Similarly, after the sinking of the Tsimtsum, only a handful of survivors (Pi, Richard Parker, Orange Juice, the Grant’s zebra, the hyena) remain. The few that are left are forced into a strategic battle of wits to see who will ultimately prevail. The tensions between the lifeboat’s inhabitants immediately after the ship sinks are high; each inhabitant knows that the game is “sudden death” and that each move must be considered with special care. The zebra, the orangutan, and the hyena all make missteps and lose. But Pi painstakingly charts out his plan of action, and his diligence and foresight save his life.
Life on a lifeboat is simple, but, stripped of all else, the stakes become considerable: life or death. Pi’s life in the middle of the Pacific has no luxuries, no complex processes to participate in, and no obscure signals to follow. Faced with numerous physical dangers—Richard Parker, sharks, starvation, the blind castaway—his only real choice is whether to fight to live or to give up and die. Though he considers doing otherwise, Pi chooses to fight.
The distilled quality of Pi’s existence is similar to the kind of bare-bones life lived by many religious mystics, for whom stripping down to the essentials is necessary for communion with God. A full, varied life with many distractions can cloud faith or even make it unnecessary. However, within a spare and even monastic existence, God’s presence becomes palpable. To put it another way, within the confines of a lifeboat, spirituality looms as large as a nearly 10-foot, 450-pound Bengal tiger.
The lower you are, the higher your mind will want to soar.
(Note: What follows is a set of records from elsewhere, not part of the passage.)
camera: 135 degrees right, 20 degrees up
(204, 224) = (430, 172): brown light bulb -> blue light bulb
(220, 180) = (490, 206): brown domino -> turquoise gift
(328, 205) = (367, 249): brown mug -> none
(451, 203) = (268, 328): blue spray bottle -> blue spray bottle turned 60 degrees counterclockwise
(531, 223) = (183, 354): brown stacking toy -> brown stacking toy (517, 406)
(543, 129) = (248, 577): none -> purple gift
Pi narrates these words in chapter 93, toward the end of his ordeal at sea and as he is reaching the depths of his despair. As Pi mentions just before this, his situation seems “as pointless as the weather.” Up to now, Pi’s tedious life at sea has been alleviated somewhat with sporadic new activities: killing fish, taming Richard Parker, creating drinkable water using the solar stills, and so on. More notably, the blind French castaway and the days spent on the floating island gave Pi a change in routine. But now the novelty has worn off. This section, in which nothing is expected to happen, drives Pi into utter hopelessness, yet he must continue living.
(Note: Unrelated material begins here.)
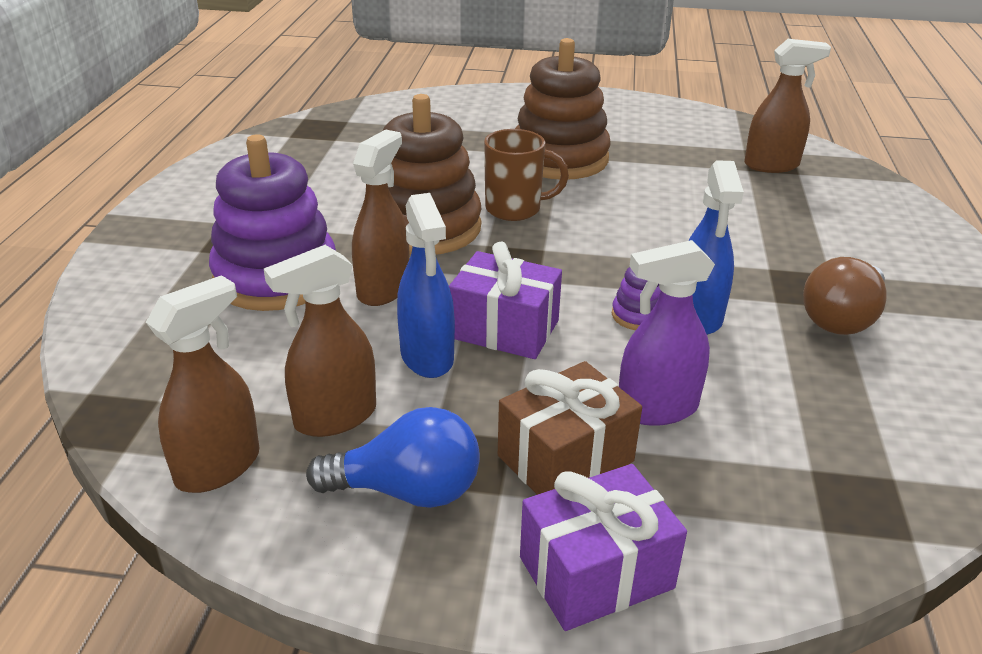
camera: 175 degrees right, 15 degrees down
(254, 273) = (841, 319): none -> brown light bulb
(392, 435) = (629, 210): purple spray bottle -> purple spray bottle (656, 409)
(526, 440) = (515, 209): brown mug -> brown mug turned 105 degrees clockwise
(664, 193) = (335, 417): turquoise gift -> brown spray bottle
At this point Pi turns to God and, Martel implies, invents the story that we have just read. His mind is desperate to escape the physical reality of continued existence on the lifeboat, and so it soars into the realm of fiction. At his lowest point, Pi reaches for the only remaining sources of salvation available to him: faith and imagination. Through the plot’s remaining action, Martel emphasizes that such a strategy for self-preservation can actually be astonishingly effective. Immediately after this moment in the text, Pi lands on a beach in Mexico. Like a deus ex machinasuddenly offering resolution in an ancient Greek play, the religion of storytelling is Pi’s escape hatch, rescuing him from the depths of his misery.